# Questions about painting on wood, and finishing walnut.



## driftwoodhunter (Jan 17, 2011)

I have a few questions about a project I want to get started on. 
I bought two slabs of KD walnut that I want to make window benches out of. They will be exposed to direct sunlight often, summer temps, and humidity fluctuations. They're really wide, (70" x 22") and I know movement needs to be considered. I'm going to be using heavy driftwood for legs, no apron or skirt inbetween (rustic). That's a pic of some of the driftwood in my trunk. I may be doing a small life sized bird oil painting on each slab in a corner - I haven't decided yet. 
I did a test piece on a sample board, since I was in a hurry to experiment, I used what I had on hand - Varathane oil base premium alum. oxide floor finish in satin (which I love, btw). Here's what I did on the sample;
I didn't want the oil paints to wick through the wood pores, so I wiped on two thin coats of the floor finish to seal the wood. When dry, I started to paint the cardinal. When that is dry, I'll top it with spar. I want to see how it looks. The walnut has nice figure, and I'm confused if BLO is the best thing to use to bring it out, and can I top BLO with an oil based satin spar? I was going to use Cabot satin spar, as it is the only thing besides minwax that I can get. I read that spar is more flexible, and accomodates movement better, that's why I chose it as the protective top coat. So, does satin spar on top of BLO work for wood exposed to light & humidity? I'm using satin because I personally hate a glossy surface. And on a personal note (not that it will influence me in the end - lol) do you think it's tacky to paint on wood? Do you think it ruins the quality of the walnut - which is gorgeous! I hope to hear from some of you - I need to get started on this project if I'm going to have them ready for the sweet May spring!
Thanks for any input!


----------



## LeeBarker (Aug 6, 2010)

Sure, I have an opinion! I was just looking at bluebirds at bluebirdhappyhour.com and then I see your cardinal. Wow.

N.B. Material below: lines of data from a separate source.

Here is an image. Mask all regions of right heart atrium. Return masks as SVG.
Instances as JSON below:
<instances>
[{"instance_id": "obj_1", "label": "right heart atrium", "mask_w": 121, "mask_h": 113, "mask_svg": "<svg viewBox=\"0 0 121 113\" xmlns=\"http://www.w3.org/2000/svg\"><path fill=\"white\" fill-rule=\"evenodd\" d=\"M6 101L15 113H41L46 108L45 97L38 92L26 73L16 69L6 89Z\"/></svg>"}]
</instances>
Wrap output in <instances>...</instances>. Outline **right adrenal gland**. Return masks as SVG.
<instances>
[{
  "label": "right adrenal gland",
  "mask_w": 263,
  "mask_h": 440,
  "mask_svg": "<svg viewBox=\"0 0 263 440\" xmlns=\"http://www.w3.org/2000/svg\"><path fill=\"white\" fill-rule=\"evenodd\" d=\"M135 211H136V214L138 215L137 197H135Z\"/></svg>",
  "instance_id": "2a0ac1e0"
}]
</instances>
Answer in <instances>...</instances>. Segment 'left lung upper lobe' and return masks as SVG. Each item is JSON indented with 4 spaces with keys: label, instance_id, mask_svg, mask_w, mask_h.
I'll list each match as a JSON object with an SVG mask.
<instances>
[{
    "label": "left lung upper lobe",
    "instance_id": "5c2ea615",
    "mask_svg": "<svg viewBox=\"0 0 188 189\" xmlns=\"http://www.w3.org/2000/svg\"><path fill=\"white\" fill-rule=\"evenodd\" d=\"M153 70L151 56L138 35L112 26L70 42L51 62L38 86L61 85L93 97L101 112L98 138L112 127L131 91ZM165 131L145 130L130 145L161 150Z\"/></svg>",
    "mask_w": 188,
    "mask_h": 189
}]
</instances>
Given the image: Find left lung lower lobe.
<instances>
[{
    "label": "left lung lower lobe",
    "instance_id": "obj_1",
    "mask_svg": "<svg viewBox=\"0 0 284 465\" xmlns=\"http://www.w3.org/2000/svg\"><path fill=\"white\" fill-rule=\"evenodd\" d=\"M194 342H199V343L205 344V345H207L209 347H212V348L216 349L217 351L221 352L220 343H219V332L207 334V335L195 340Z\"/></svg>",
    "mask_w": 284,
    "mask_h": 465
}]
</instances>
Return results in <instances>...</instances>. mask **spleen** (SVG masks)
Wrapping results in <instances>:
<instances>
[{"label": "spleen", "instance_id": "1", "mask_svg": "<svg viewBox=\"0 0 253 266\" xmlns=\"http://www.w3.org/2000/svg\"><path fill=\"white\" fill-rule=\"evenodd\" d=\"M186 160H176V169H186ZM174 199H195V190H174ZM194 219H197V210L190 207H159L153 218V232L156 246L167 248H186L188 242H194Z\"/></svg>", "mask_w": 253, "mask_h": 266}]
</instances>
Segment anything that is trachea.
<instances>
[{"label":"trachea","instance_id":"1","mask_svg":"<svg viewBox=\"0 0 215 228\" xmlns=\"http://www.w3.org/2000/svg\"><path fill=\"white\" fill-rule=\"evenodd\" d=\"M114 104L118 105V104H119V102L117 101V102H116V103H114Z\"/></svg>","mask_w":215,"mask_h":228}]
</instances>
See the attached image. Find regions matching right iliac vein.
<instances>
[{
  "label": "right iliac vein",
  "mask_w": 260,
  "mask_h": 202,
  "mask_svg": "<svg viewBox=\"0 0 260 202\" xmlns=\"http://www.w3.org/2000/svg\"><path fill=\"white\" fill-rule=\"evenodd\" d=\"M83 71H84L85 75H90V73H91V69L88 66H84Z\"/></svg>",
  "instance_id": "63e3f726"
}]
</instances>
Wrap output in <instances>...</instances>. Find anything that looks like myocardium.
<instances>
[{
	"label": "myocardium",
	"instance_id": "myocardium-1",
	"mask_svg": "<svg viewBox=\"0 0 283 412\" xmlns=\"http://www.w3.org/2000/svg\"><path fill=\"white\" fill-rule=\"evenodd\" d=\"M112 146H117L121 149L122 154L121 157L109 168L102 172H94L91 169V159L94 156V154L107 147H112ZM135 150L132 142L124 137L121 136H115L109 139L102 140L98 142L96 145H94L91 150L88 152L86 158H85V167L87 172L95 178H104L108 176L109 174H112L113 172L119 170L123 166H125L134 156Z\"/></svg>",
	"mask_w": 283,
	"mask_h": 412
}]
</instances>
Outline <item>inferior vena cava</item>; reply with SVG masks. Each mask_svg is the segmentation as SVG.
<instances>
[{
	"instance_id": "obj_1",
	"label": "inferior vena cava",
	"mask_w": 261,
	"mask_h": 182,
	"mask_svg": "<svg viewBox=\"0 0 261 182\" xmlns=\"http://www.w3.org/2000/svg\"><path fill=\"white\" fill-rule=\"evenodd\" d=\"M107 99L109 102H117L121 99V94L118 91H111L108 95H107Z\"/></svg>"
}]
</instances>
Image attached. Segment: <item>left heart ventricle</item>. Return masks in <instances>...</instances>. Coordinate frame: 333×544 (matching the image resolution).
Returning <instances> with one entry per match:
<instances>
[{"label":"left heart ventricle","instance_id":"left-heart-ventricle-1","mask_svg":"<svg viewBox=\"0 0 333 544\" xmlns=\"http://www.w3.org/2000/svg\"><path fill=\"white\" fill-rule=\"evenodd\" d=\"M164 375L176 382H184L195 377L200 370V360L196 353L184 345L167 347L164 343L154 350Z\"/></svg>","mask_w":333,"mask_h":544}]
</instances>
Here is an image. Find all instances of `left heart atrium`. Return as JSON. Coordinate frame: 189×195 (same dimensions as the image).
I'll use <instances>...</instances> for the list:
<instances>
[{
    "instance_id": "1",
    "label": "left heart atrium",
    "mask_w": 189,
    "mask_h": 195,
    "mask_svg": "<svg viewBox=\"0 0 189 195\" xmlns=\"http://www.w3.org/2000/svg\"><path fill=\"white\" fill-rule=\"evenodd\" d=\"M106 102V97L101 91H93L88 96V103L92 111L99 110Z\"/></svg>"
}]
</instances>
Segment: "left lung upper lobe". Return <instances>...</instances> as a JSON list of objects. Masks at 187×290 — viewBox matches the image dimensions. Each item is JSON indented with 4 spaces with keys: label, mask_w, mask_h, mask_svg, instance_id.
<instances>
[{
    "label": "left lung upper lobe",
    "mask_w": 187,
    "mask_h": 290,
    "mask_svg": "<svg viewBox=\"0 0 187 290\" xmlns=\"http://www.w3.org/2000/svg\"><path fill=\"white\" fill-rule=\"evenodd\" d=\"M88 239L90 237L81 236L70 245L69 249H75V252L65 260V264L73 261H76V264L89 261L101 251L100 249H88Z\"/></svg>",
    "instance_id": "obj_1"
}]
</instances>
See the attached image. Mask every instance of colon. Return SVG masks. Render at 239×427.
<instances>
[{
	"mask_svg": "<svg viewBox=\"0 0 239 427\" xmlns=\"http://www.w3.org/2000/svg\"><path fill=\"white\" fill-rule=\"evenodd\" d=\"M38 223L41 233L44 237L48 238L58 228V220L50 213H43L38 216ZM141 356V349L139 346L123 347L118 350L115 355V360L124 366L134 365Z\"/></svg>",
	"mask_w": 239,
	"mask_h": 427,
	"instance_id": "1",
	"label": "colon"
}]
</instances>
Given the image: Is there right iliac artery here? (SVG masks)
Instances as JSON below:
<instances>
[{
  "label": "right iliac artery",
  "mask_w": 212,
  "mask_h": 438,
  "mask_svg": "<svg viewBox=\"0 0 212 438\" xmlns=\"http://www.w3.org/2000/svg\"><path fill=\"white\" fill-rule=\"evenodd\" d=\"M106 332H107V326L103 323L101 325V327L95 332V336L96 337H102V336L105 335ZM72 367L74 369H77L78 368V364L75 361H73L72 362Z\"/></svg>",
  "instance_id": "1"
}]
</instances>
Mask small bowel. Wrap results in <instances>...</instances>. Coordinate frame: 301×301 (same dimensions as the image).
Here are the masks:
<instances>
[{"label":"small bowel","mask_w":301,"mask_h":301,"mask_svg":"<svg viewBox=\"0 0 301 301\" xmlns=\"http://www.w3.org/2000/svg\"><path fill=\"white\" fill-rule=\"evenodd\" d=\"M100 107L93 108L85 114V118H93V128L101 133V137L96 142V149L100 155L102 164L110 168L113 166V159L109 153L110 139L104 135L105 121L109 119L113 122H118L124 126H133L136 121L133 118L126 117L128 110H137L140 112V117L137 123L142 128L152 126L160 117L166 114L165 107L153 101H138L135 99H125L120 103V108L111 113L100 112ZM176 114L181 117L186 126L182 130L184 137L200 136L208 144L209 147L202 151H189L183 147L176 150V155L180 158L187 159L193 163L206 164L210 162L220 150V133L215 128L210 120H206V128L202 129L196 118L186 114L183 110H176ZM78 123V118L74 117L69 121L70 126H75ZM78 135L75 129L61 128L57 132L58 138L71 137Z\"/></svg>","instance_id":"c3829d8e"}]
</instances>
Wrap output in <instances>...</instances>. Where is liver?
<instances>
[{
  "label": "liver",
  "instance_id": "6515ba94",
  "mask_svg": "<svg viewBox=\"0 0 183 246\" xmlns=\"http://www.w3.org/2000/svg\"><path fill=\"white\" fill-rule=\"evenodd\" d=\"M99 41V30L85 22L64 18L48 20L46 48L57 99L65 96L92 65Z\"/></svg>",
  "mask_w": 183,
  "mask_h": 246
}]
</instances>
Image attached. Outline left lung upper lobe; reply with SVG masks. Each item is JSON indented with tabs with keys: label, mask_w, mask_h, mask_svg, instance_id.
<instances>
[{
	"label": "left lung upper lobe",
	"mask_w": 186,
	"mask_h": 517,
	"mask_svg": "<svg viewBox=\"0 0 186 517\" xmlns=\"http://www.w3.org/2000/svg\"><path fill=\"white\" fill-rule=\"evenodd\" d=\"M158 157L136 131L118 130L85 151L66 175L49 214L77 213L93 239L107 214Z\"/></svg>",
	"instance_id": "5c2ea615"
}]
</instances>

You're right that Spar is softer. A surface coating like that will save the walnut from some fading and will make dusting and cleaning easier. But redoing it will be more tedious than using an oil finish.

Watco makes an exterior oil product that is superb; there are others which may be just as good. BLO is fine but can be really fickle in its drying characteristics.

As for the bird or not? Only you can decide that!

Kindly,
Lee


----------



## driftwoodhunter (Jan 17, 2011)

Thanks, Lee, I'll look into the Watco exterior product.

I've used their products before & always liked them. I hope the walnut won't fade much, I'll cry. I should have mentioned that the benches will be set back from the windows about 8 or 10 inches. I should also be frank and admit these are primarily cat benches, and they do barf on occasion! Gross, I know! So touch ups should be a consideration…They're my first cats, what did I know! ; )
That's one of the reasons they will be set back form the windows. The cats aren't declawed, and I don't want them to pick the screens - these are new windows. When the windows are closed, their built-in UV coating will help protect the wood. Non declawed cats (I have 2, thank God it's only 2!) also helped me pick the rustic look driftwood legs. Claw sharpening won't show. And I love rustic. Really.


----------



## CharlieM1958 (Nov 7, 2006)

I think spar over BLO sounds like a good combination.

Your cardinal is beautiful. Do the cats react to a painting like that?


----------



## driftwoodhunter (Jan 17, 2011)

LOL - yes, they'll think it's a barf target.
(thanks for the compliment)


----------